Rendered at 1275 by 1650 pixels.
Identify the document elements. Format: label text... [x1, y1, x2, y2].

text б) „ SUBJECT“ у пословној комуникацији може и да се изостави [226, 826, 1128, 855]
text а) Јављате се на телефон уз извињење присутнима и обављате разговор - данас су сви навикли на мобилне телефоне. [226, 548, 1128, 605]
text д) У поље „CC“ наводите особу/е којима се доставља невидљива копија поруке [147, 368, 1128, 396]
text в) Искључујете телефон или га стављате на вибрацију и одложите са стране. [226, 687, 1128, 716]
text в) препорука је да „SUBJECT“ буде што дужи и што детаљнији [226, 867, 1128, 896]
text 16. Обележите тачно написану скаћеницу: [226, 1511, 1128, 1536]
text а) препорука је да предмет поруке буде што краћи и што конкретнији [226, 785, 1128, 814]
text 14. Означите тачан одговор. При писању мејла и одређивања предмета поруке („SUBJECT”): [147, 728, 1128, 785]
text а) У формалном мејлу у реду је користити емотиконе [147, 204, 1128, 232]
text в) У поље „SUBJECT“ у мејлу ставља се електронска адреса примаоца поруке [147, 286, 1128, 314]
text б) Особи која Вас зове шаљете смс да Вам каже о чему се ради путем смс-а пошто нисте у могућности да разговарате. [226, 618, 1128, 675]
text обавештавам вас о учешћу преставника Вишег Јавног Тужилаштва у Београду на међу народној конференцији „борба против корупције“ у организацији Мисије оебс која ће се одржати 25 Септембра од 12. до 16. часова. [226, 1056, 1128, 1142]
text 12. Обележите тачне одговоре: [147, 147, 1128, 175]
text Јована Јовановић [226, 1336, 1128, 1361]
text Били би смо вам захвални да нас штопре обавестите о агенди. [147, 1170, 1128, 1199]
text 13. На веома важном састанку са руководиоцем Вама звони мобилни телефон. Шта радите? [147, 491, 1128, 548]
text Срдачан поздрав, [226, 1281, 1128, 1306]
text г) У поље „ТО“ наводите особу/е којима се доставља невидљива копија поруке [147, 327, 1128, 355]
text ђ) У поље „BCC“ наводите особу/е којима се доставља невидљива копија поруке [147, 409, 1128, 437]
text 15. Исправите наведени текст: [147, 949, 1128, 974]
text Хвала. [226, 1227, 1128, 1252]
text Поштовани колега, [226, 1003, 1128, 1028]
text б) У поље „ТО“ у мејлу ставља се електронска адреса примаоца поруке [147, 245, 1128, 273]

========

Your goal: Only lines holding the word "SUBJECT" are wanted; list them all from the material.

Task answer:
text б) „ SUBJECT“ у пословној комуникацији може и да се изостави [226, 826, 1128, 855]
text в) препорука је да „SUBJECT“ буде што дужи и што детаљнији [226, 867, 1128, 896]
text 14. Означите тачан одговор. При писању мејла и одређивања предмета поруке („SUBJECT”): [147, 728, 1128, 785]
text в) У поље „SUBJECT“ у мејлу ставља се електронска адреса примаоца поруке [147, 286, 1128, 314]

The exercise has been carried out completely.